Weiland is doing so well that his three-year probation will be over in a couple of months -- "a year and a half early for good behavior," he boasted.

He talks slowly and haltingly, as if he's spaced out, or just measuring his words. His publicist warned that Weiland gives long-winded but thoughtful answers. By contrast, Slash, calling three hours later, talks fast, with more animation and the kind of energy that reflects the band's music.

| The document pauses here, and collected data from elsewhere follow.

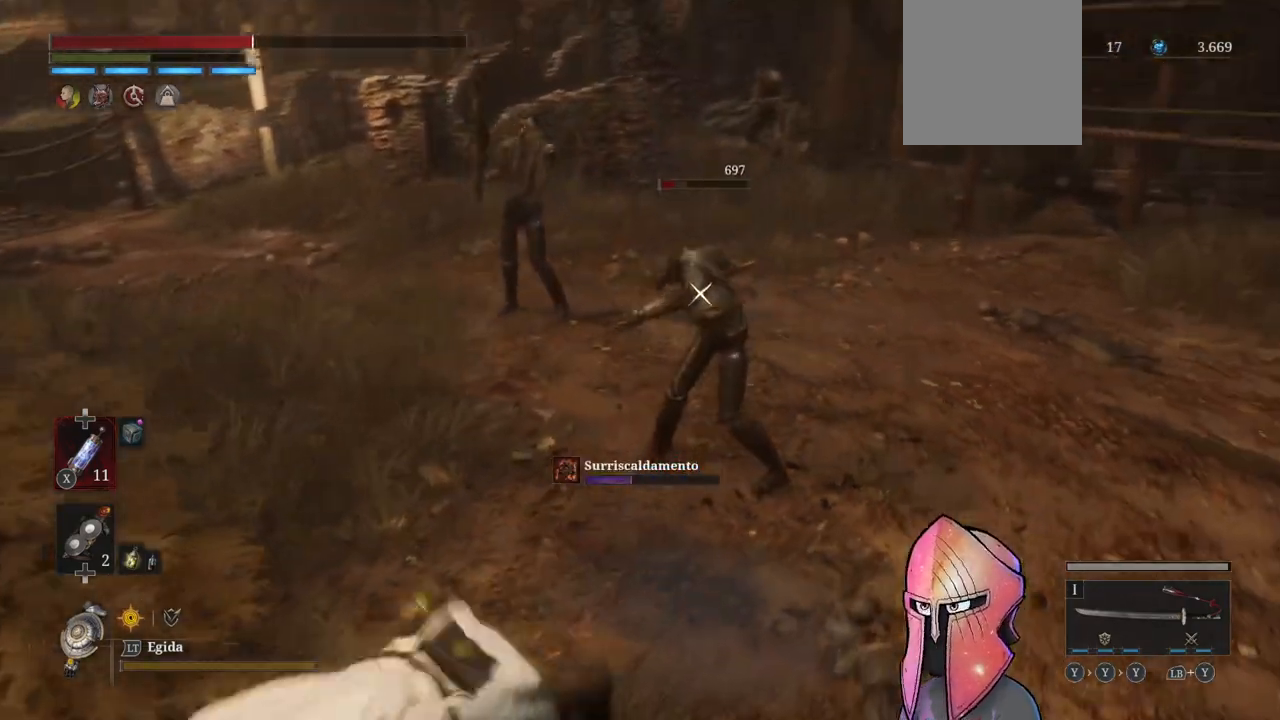
{"buttons": [], "left_stick": "up", "right_stick": "center", "events": [[333, "left_stick", "center"], [450, "left_stick", "up"]]}
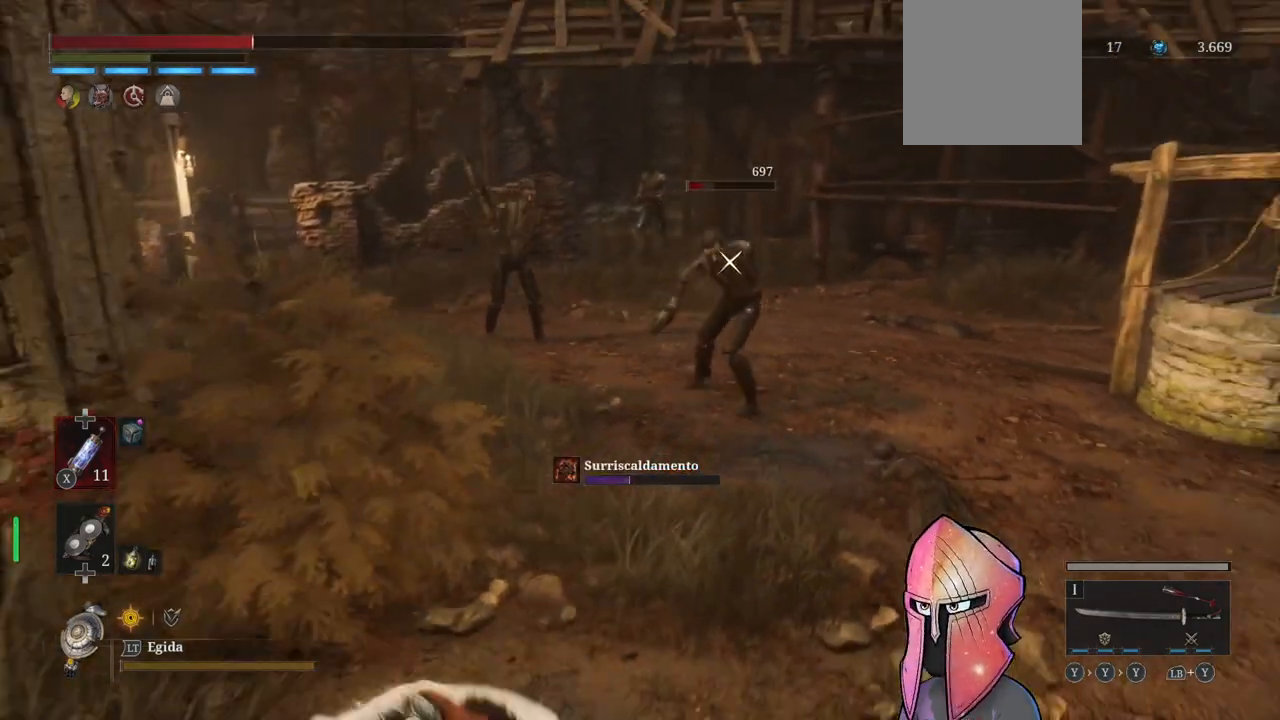
{"buttons": [], "left_stick": "up", "right_stick": "center", "events": []}
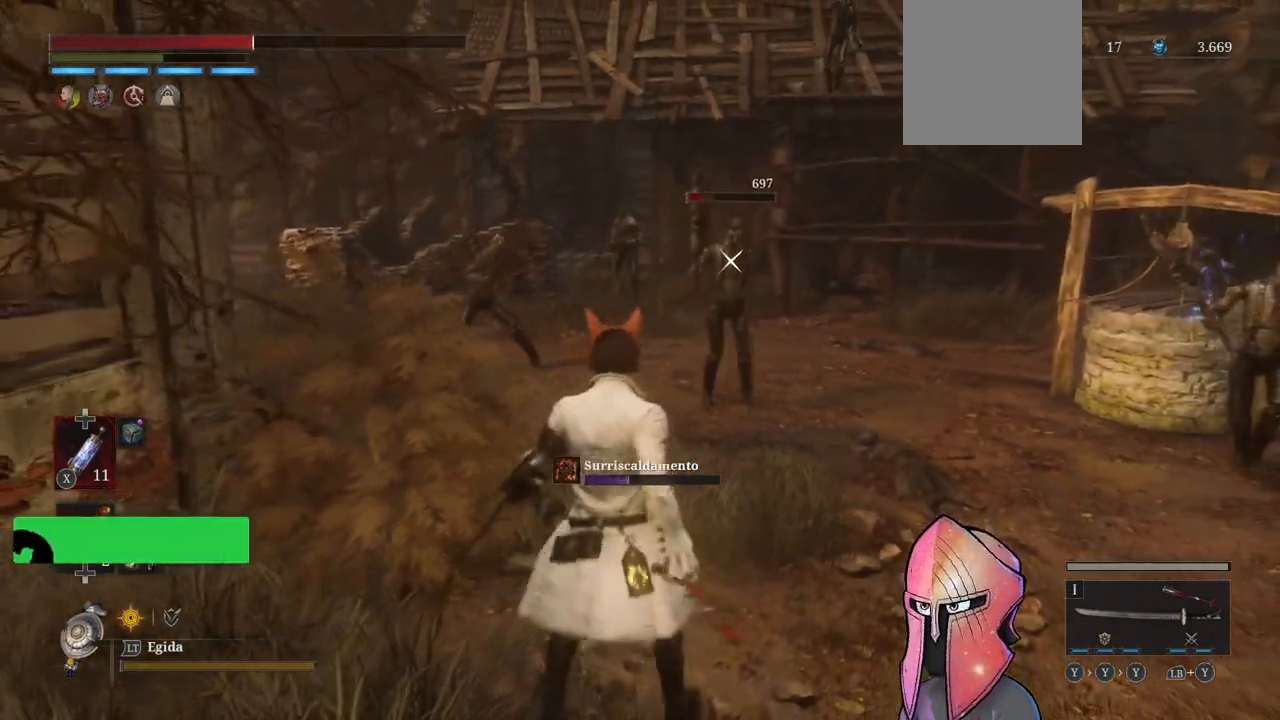
{"buttons": [], "left_stick": "center", "right_stick": "center", "events": [[450, "R1", "down"], [467, "R1", "up"], [467, "left_stick", "center"]]}
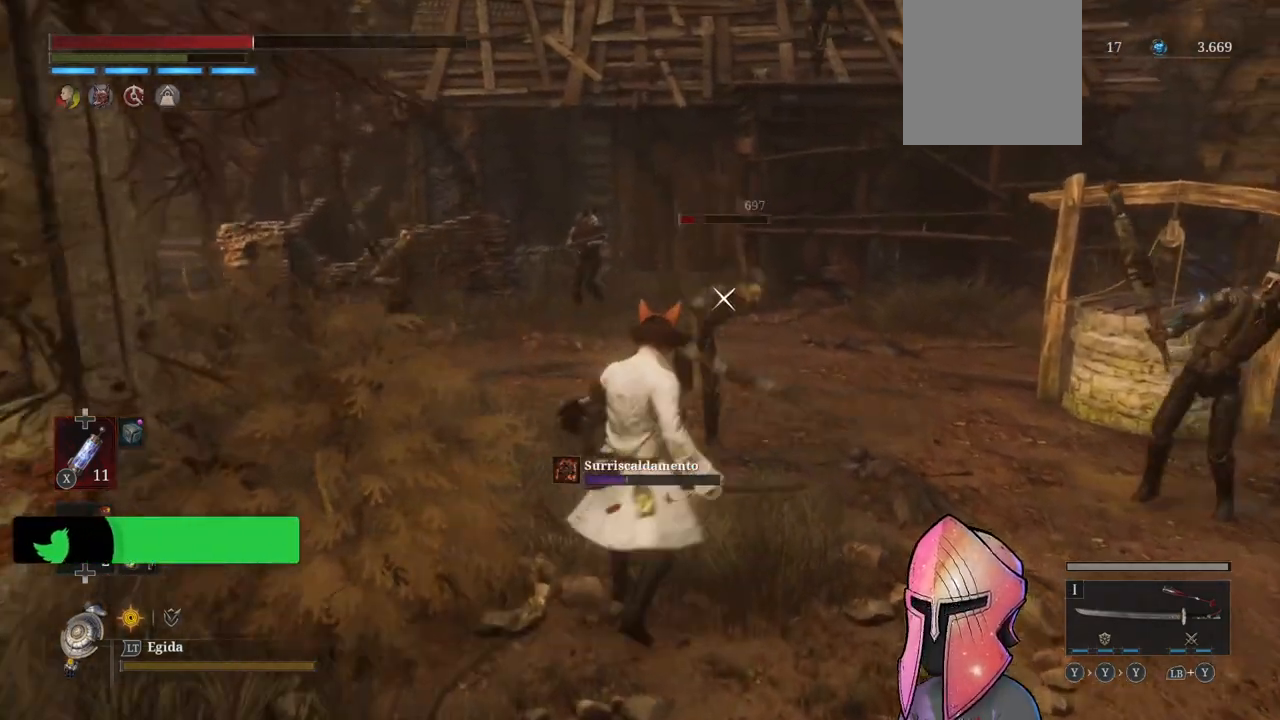
{"buttons": [], "left_stick": "center", "right_stick": "center", "events": []}
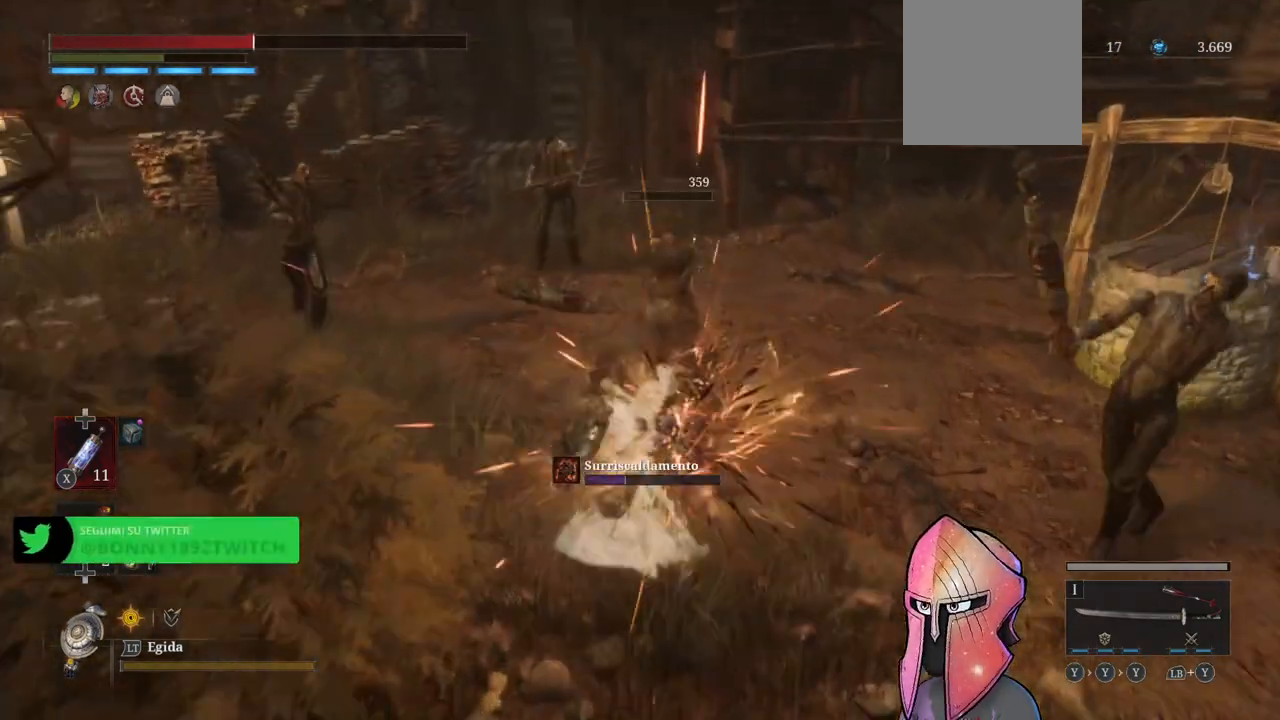
{"buttons": [], "left_stick": "down", "right_stick": "center", "events": [[67, "left_stick", "down"], [217, "B", "down"], [300, "B", "up"], [367, "B", "down"], [450, "B", "up"]]}
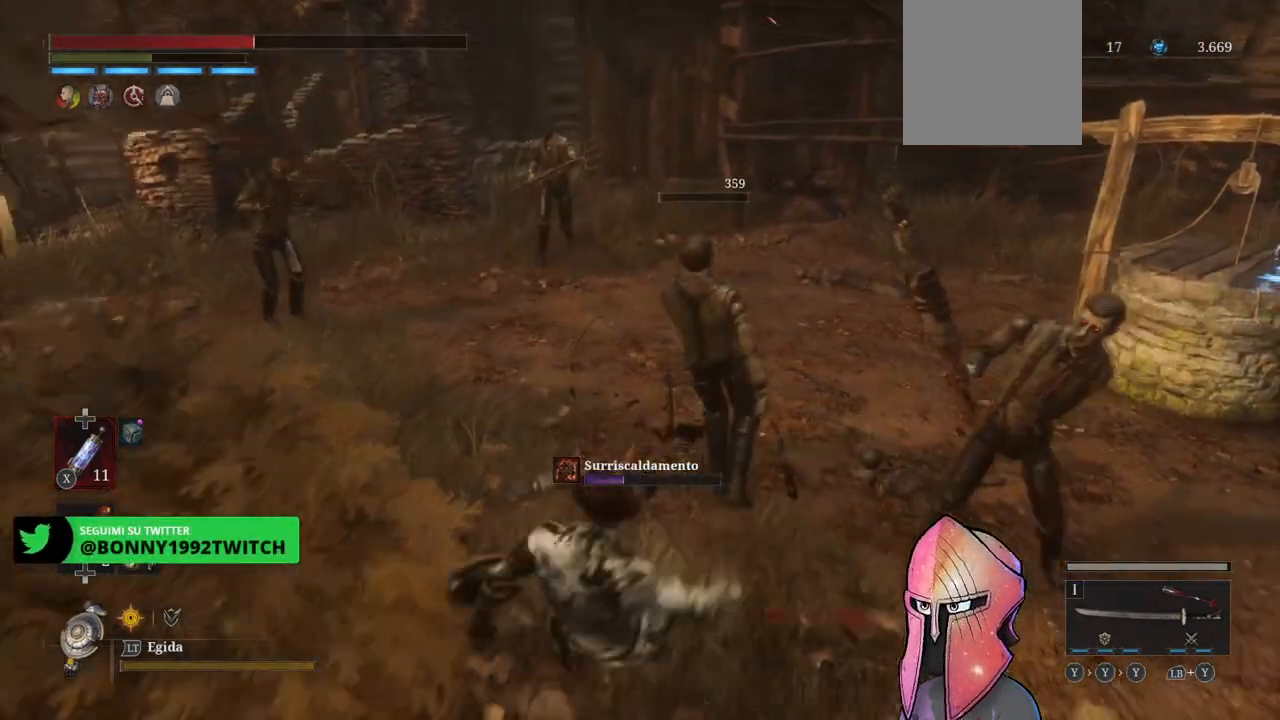
{"buttons": [], "left_stick": "down", "right_stick": "center", "events": [[83, "B", "down"], [200, "B", "up"]]}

A former heroin addict, Slash confirms that Weiland has been on his best behavior.

"We don't help him do anything; he does it on his own," he said. "He's doing great."

Pointing out that he and two other Velvets had cleaned up their acts, Slash said, "We just rallied around Scott, and he made up his own mind what he wanted to do.

"I was 37 when I stopped screwing around with real heavy stuff. [He's 39 now.] I had these moments where I'd fall into the abyss and come back up, and it just got boring. It becomes so self-destructive."

After having to deal with Axl Rose -- who has been working on a new GNR album for more than 10 years -- Slash was willing to put up with Weiland.

What's the difference?

"One guy [Weiland] wants to work and go onstage, and one person doesn't want to do anything," the guitarist said. "There's really no similarities except that they're both great frontmen."

The chameleonlike Weiland feels that Velvet Revolver is a different experience for him.

"With STP, we played together so long it got to the point where you could anticipate what every individual was going to do at every time. It was like telepathy, which is kind of a nice thing," Weiland said. "With Velvet Revolver, it's explosive; it's very sexual; it's pure rock 'n' roll for what rock 'n' roll is supposed to be."

Sounds like a reality that could keep Weiland happy.